## [Page excerpt]
+-------+

Compare to the iterative version:
fit_iter <- gmm(Y ~ X, ~ Z1 + Z2, data = dat, type = "iterative")
cat("Two-step slope:", round(coef(fit_2step)["X"], 4), "\n")Two-step slope: 0.5369
cat("Iterated slope:", round(coef(fit_iter)["X"], 4), "\n")Iterated slope: 0.5369
And verify against iv_robust (which computes 2SLS):
fit_iv <- iv_robust(Y ~ X | Z1 + Z2, data = dat)
cat("2SLS (iv_robust):", round(coef(fit_iv)["X"], 4), "\n")2SLS (iv_robust): 0.5307
cat("Two-step GMM: ", round(coef(fit_2step)["X"], 4), "\n")Two-step GMM: 0.5369
Under homoskedasticity, 2SLS and efficient GMM give the same estimates (Hansen Thm 13.6). The differences here arise because we simulated heteroskedastic-style errors.
5 When does efficient GMM help? A simulation
2SLS is efficient only under homoskedasticity. Under heteroskedasticity, efficient GMM can reduce variance. Let’s demonstrate with a Monte Carlo:
set.seed(99)
B <- 500
n_sim <- 300
beta_true <- 0.5
results <- data.frame(method = character(), estimate = numeric())
for (b in 1:B) {
u <- rnorm(n_sim)
z1 <- rnorm(n_sim)
z2 <- rnorm(n_sim)
x <- 0.6 * z1 + 0.3 * z2 + u
# Heteroskedastic errors: variance depends on z1
sigma_i <- 0.5 + abs(z1)
e <- sigma_i * rnorm(n_sim) + 0.5 * u
y <- 1 + beta_true * x + e
d <- data.frame(y = y, x = x, z1 = z1, z2 = z2)
# 2SLS
iv_fit <- tryCatch(
iv_robust(y ~ x | z1 + z2, data = d, se_type = "classical"),
error = function(e) NULL
)
# Two-step GMM
gmm_fit <- tryCatch(
gmm(y ~ x, ~ z1 + z2, data = d, type = "twoStep"),
error = function(e) NULL
)

+-------+

## [Data excerpts]
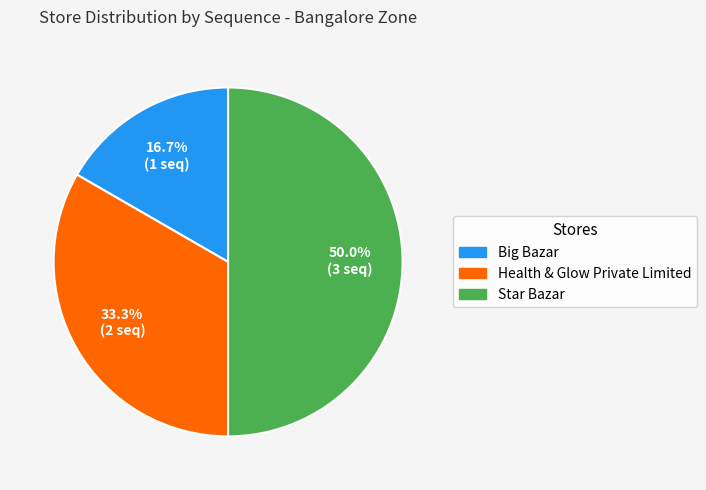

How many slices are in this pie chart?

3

+-------+

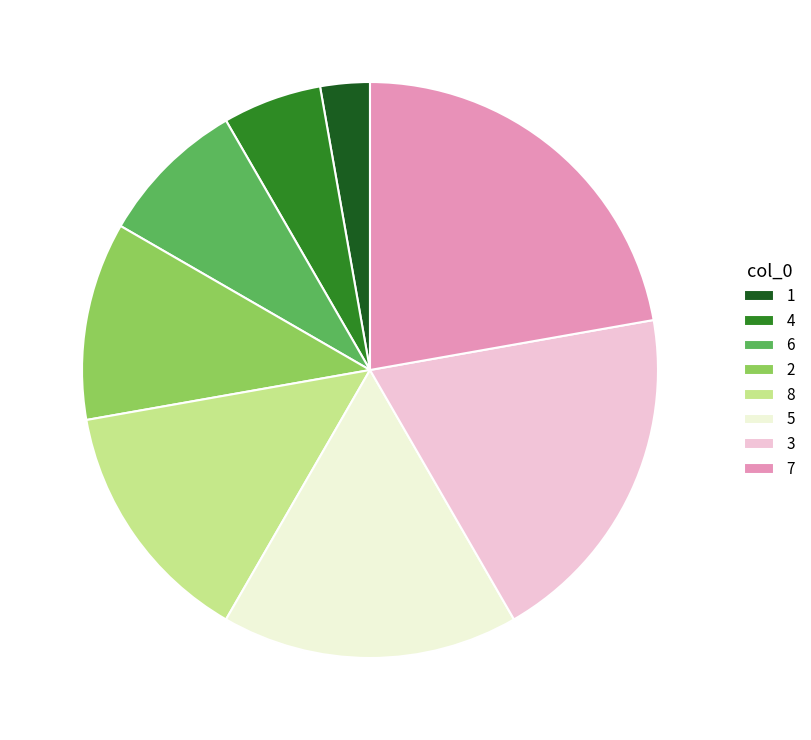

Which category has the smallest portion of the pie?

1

+-------+

## [Assignment 1]
From the GMM tutorial excerpt, extract the passage that starts at the words "z1 <- rnorm(n_sim)" and ends after "z1, z2 = z2)". Copy it unchanged.
## [Assignment 2]
According to the GMM tutorial excerpt, under what condition is 2SLS efficient?
## [Assignment 3]
Continue the GMM tutorial excerpt from its last line of code.

## [Your response 1]
z1 <- rnorm(n_sim)
z2 <- rnorm(n_sim)
x <- 0.6 * z1 + 0.3 * z2 + u
# Heteroskedastic errors: variance depends on z1
sigma_i <- 0.5 + abs(z1)
e <- sigma_i * rnorm(n_sim) + 0.5 * u
y <- 1 + beta_true * x + e
d <- data.frame(y = y, x = x, z1 = z1, z2 = z2)

## [Your response 2]
Only under homoskedasticity.

## [Your response 3]
if (!is.null(iv_fit) && !is.null(gmm_fit)) {
results <- rbind(results,
data.frame(method = "2SLS", estimate = coef(iv_fit)["x"]),
data.frame(method = "Efficient GMM", estimate = coef(gmm_fit)["x"])
)
}
}
# Compare variances
var_table <- aggregate(estimate ~ method, data = results,
FUN = function(x) c(mean = mean(x), var = var(x)))
var_table <- cbind(var_table[1], as.data.frame(var_table[[2]]))
names(var_table) <- c("method", "mean", "variance")
var_table$efficiency_ratio <- var_table$variance / min(var_table$variance)
print(var_table, digits = 4) method mean variance efficiency_ratio
1 2SLS 0.5025 0.03440 1.067
2 Efficient GMM 0.5000 0.03224 1.000
ggplot(results, aes(x = estimate, fill = method)) +
geom_density(alpha = 0.4) +
geom_vline(xintercept = beta_true, linetype = "dashed") +
labs(title = "2SLS vs efficient GMM under heteroskedasticity",
subtitle = paste0("n = ", n_sim, ", ", B, " replications"),
x = expression(hat(beta)), y = "Density") +
theme_minimal() +
scale_fill_manual(values = c("steelblue", "coral"))
Under heteroskedasticity, efficient GMM has lower variance because it weights moment conditions by the inverse of their variance—upweighting informative, low-noise moments and downweighting noisy ones. Just as the Gauss-Markov theorem bounds OLS among linear unbiased estimators, the efficient GMM achieves the semiparametric bound among all estimators using the same moment conditions.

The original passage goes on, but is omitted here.